8/26/2014 2:37:00 PM
FMU President's annual address to the faculty gives shape to the new academic year
+ click to enlarge

Francis Marion University President Dr. Fred Carter told a group of some 225 FMU faculty assembled for the school’s annual faculty breakfast that he brags about the school’s faculty too much, but he says he just can’t help himself.

“I boast about your (the faculty’s) accomplishments all over the state,” says Carter during his remarks in FMU’s Ervin Dining Hall. “I know that’s led to some grumbling, ‘here comes Carter again, bet he’s going to brag on his faculty,’ which is probably marginally better than ‘here comes Carter again begging for money.’ Of course, our most generous donors have discovered that these two messages are related. That’s why they’re our most generous donors.”

Carter called the work of the FMU faculty “a source of immense pride.”

In Carter’s remarks, which serve as a keynote address for each academic year, he, updated the faculty on the university’s various expansion plans, both physically and programmatically, and noted a new effort to improve state funding for higher education.

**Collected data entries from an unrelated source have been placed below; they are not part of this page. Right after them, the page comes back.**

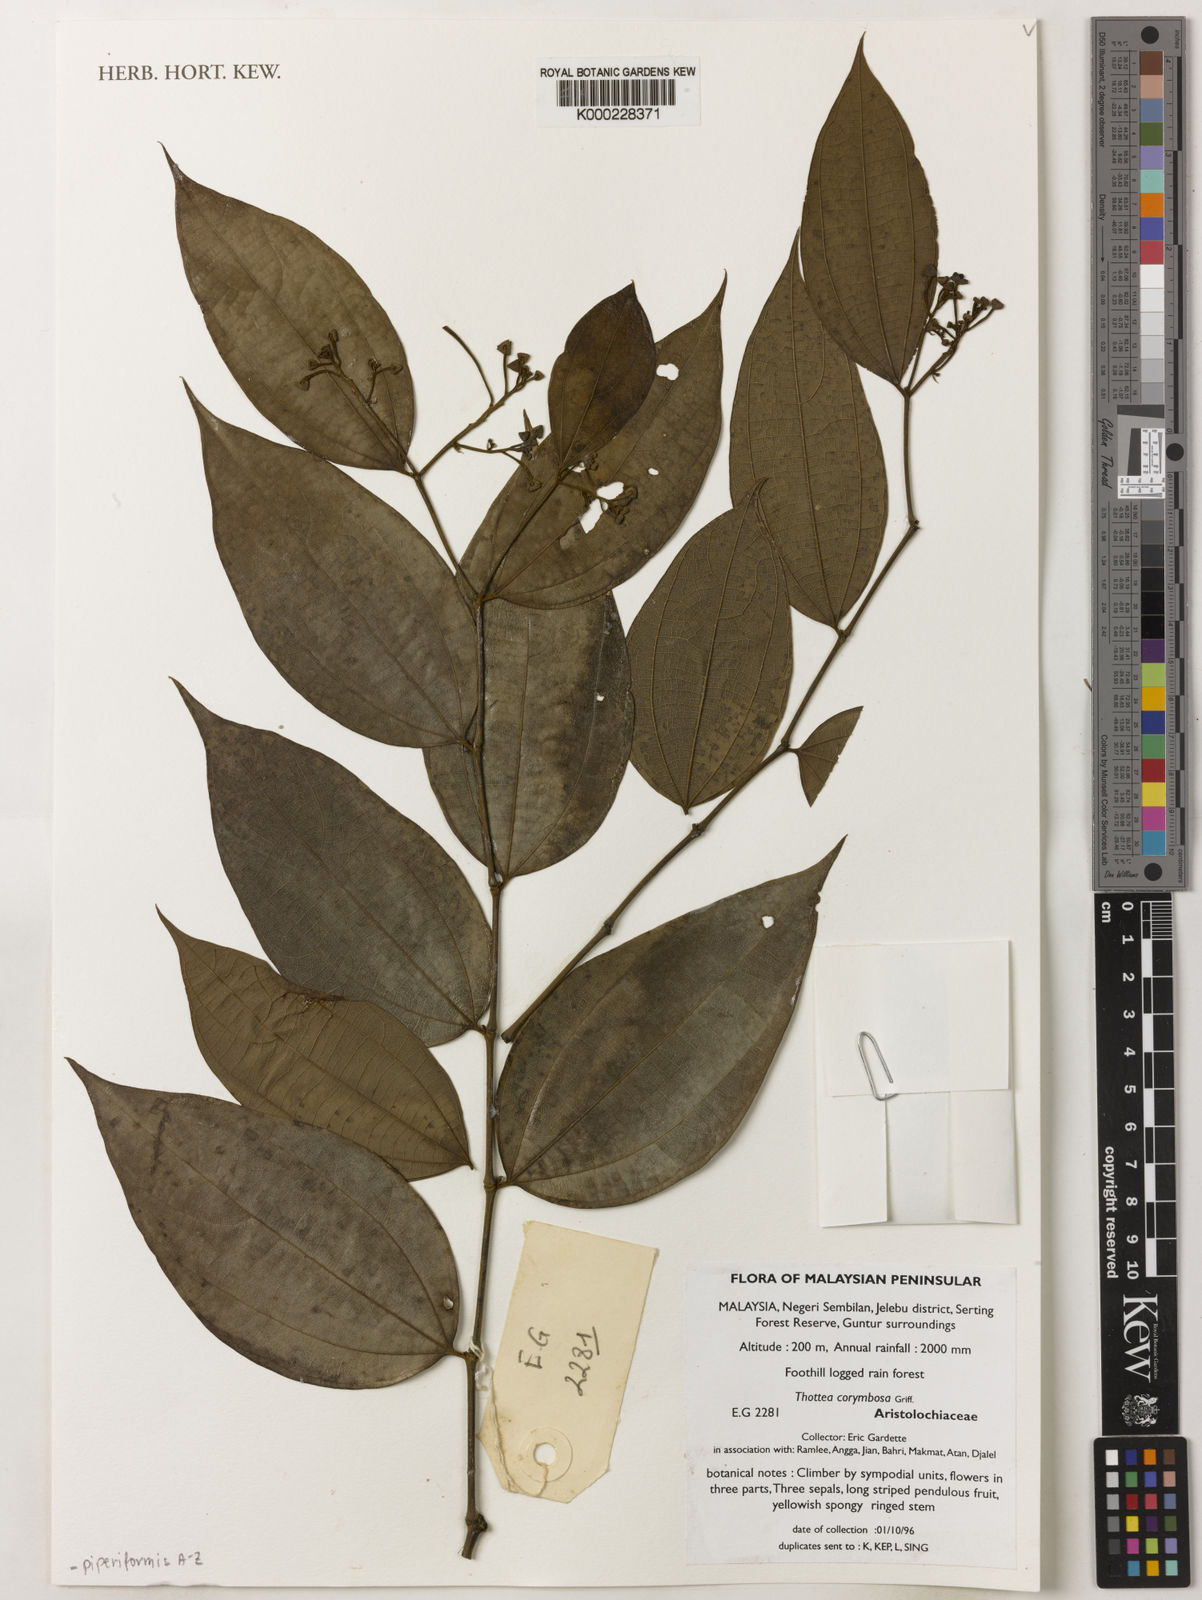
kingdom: Plantae
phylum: Tracheophyta
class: Magnoliopsida
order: Piperales
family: Aristolochiaceae
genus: Thottea
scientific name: Thottea
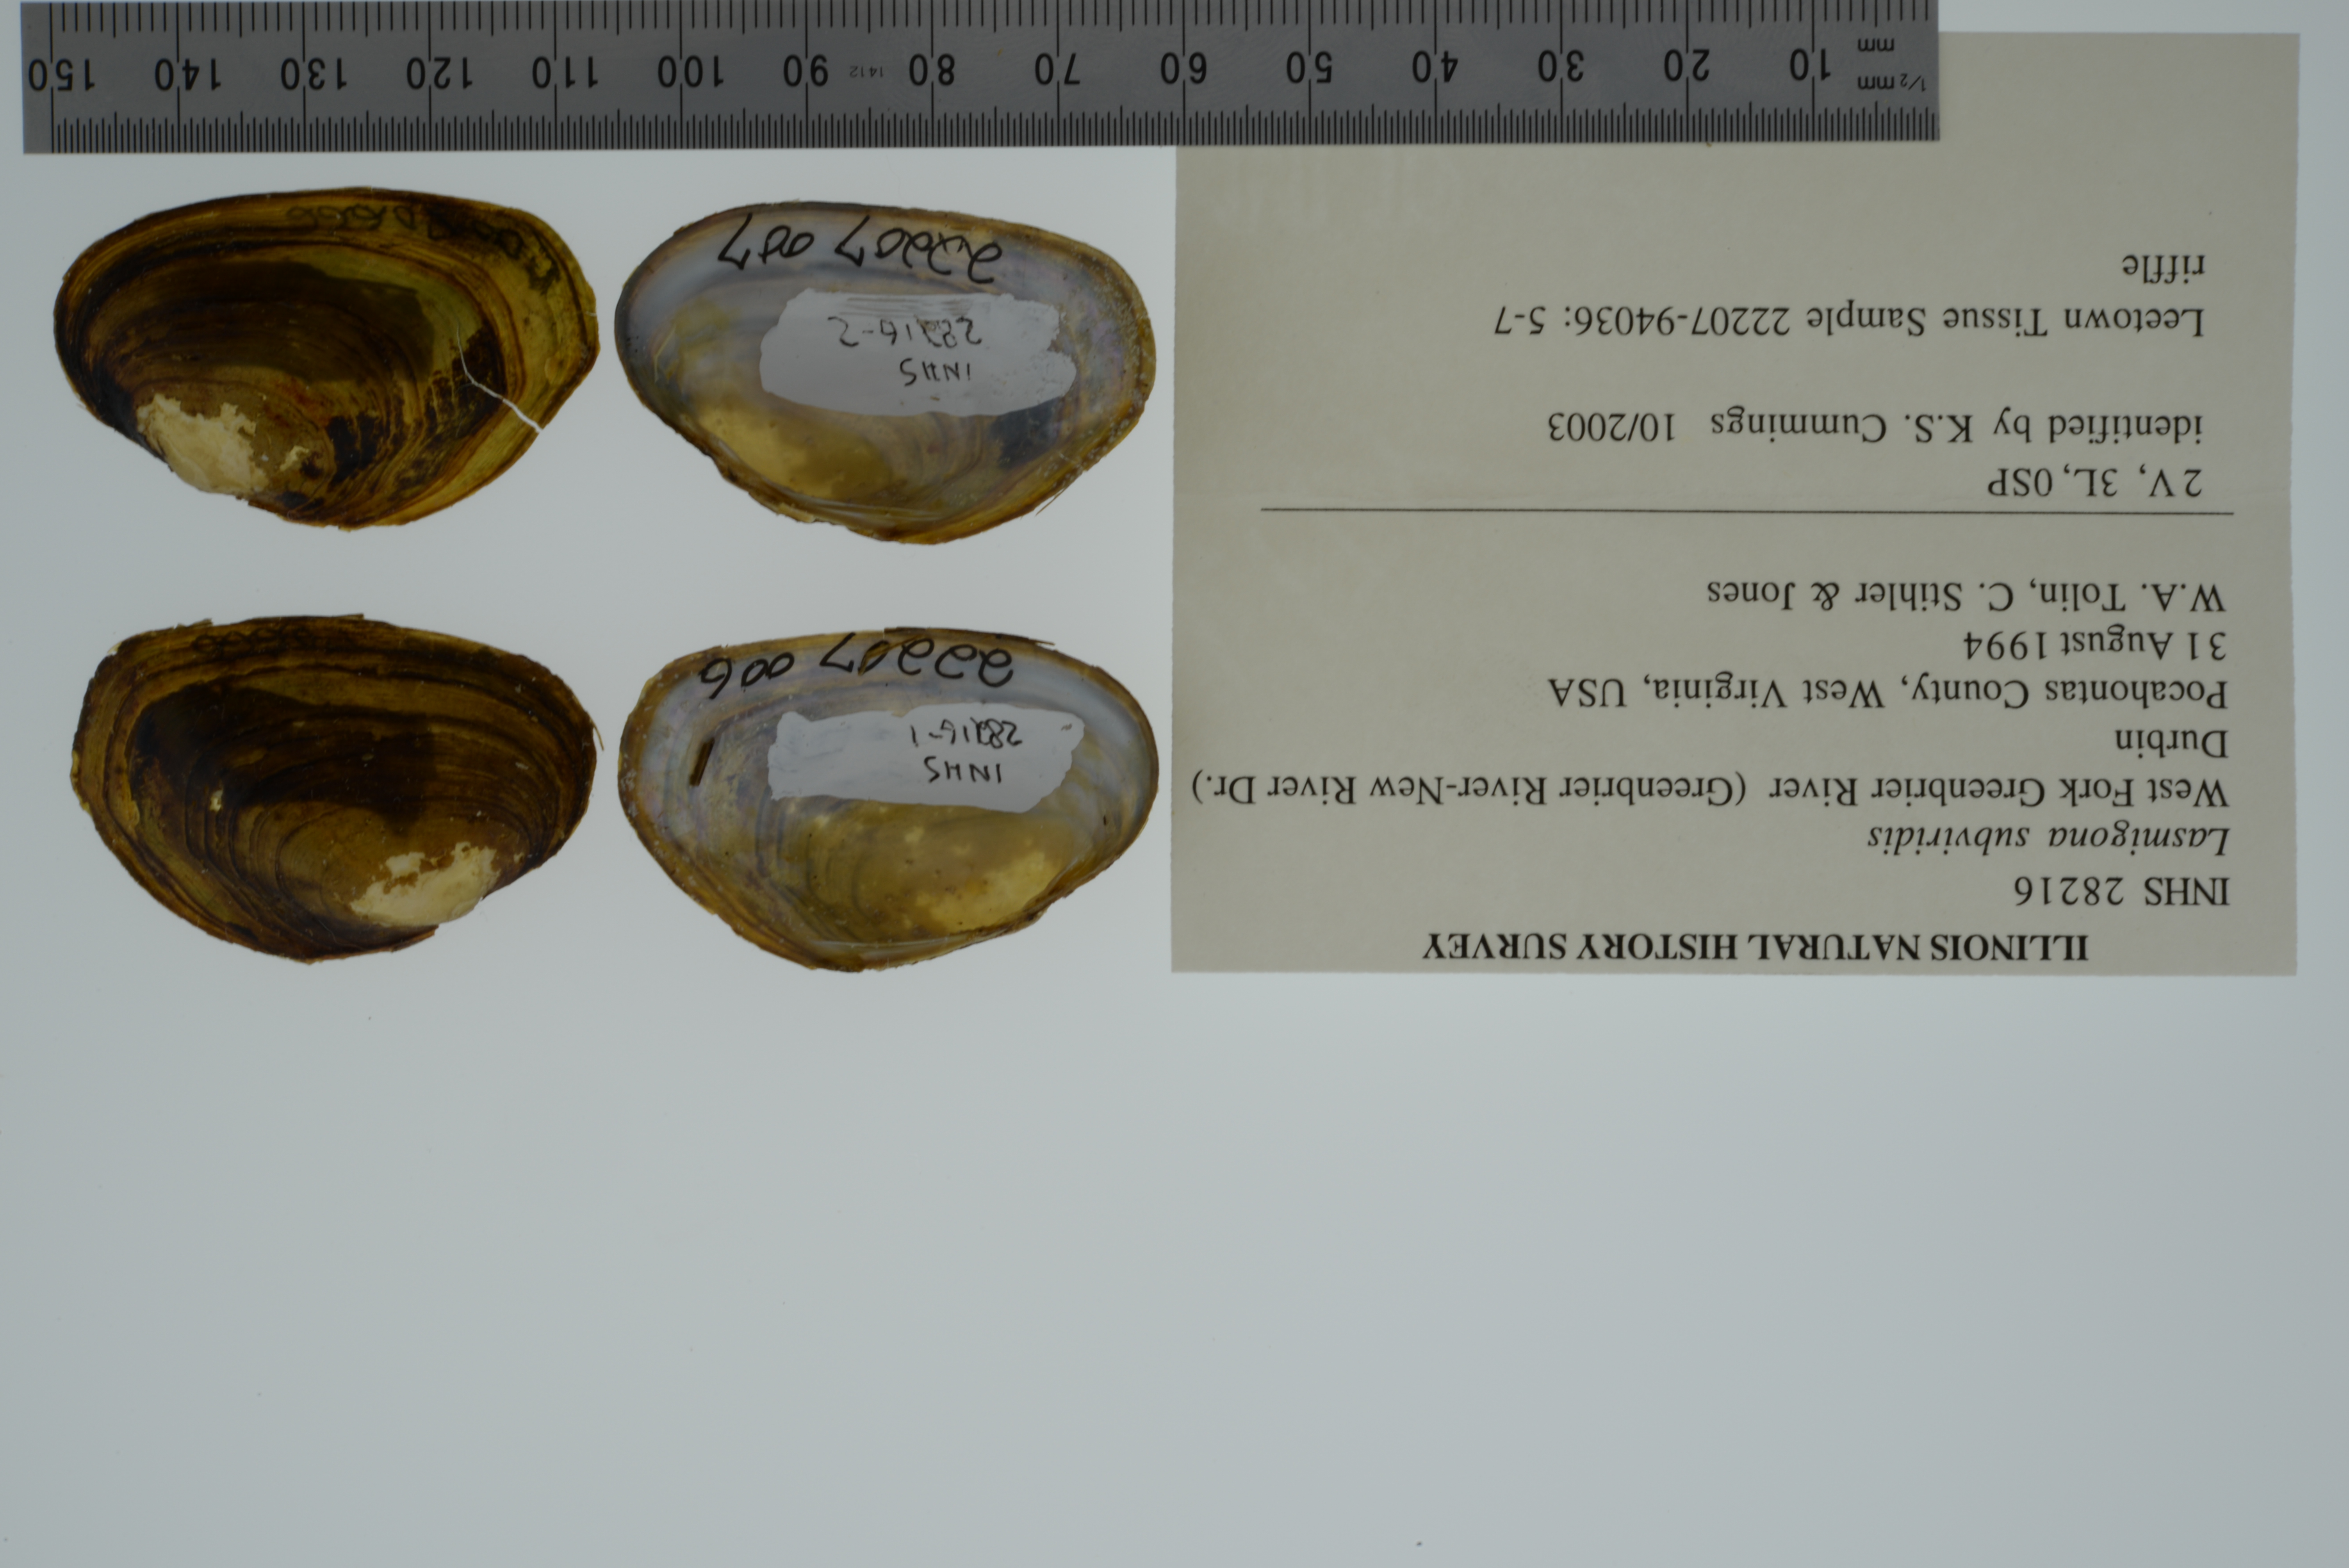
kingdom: Animalia
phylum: Mollusca
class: Bivalvia
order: Unionida
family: Unionidae
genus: Lasmigona
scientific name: Lasmigona subviridis
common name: Green floater
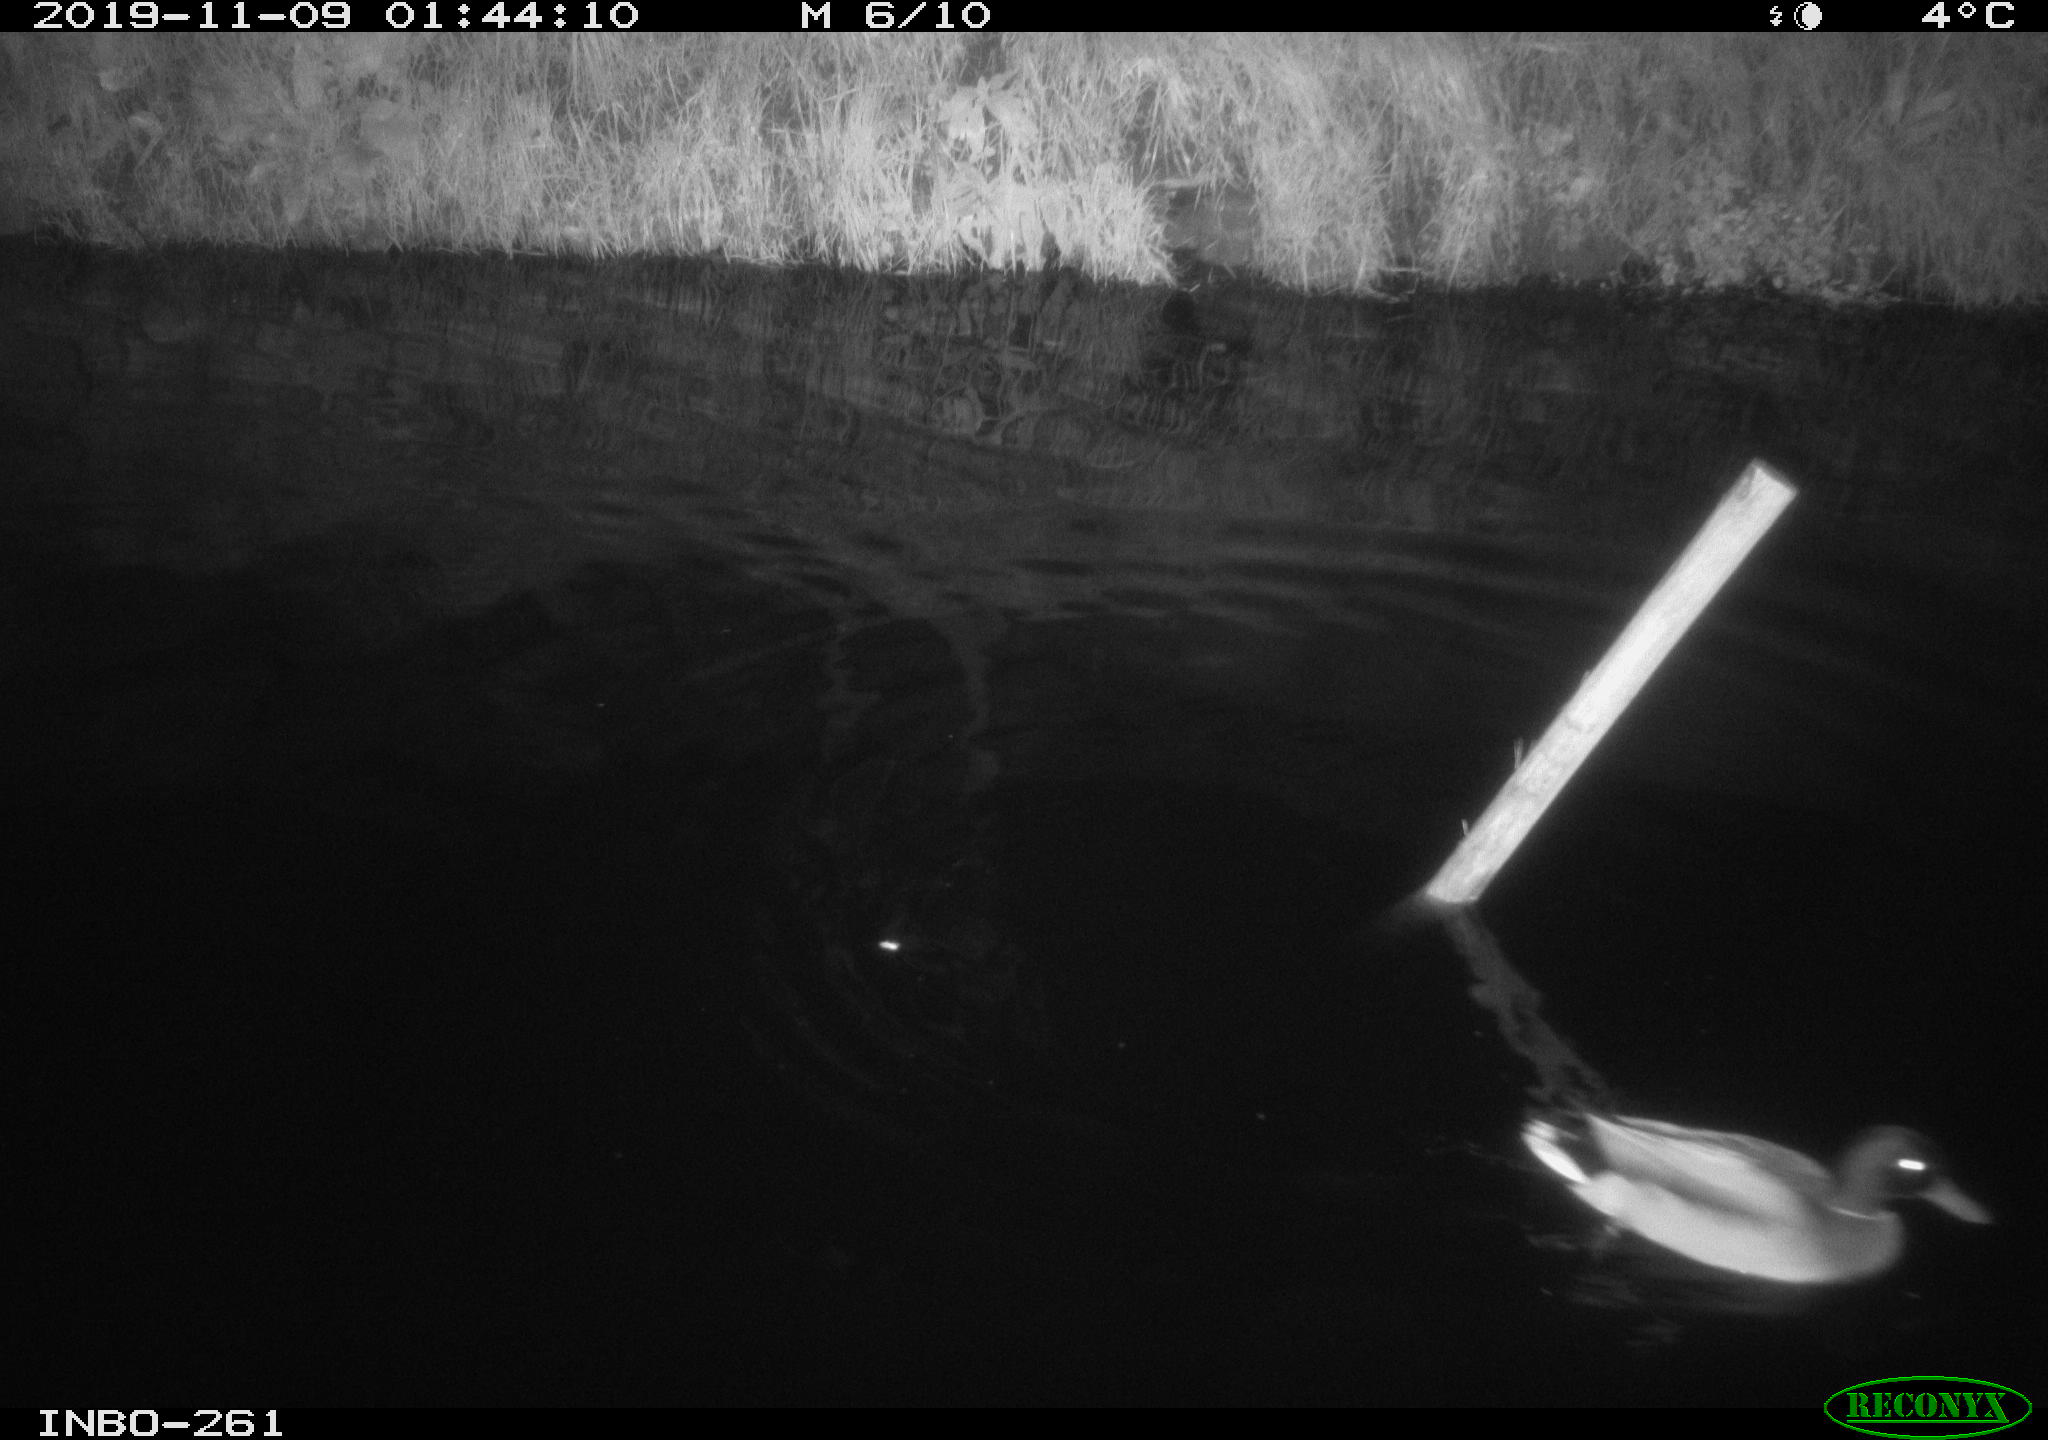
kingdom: Animalia
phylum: Chordata
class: Aves
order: Anseriformes
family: Anatidae
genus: Anas
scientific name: Anas platyrhynchos
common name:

Carter also told faculty members that over the next three years he wanted to increase amount of sabbatical time available to FMU faculty. Carter he is looking to ramp up the number of available sabbaticals from the current two per semester and four per year,  to five sabbaticals per semester, and 10 per year, by 2017.

“Sabbaticals are a great investment for a university,” says Carter. “They revitalize faculty teaching and research.”

Carter also told the faculty that progress on FMU’s new Health Sciences Center in downtown Florence was on track. He said he expects to have drawings available for the faculty and others to view by early fall.

Carter said that FMU has done well raising private funds and in giving South Carolina taxpayers a good return on the public monies invested at the university. But he also said he’s hopeful that a new initiative can help improve state funding for higher ed. Carter said the presidents of several universities, FMU included, are beginning a campaign to better tell the story of the public university’s contributions to the state in hopes of persuading the governor and legislature to make a great investment in public higher education.

Francis Marion University began its 45th university when evening classes for the fall term began on Monday, Aug. 18. A full schedule of classes begins on Tuesday, Aug. 19.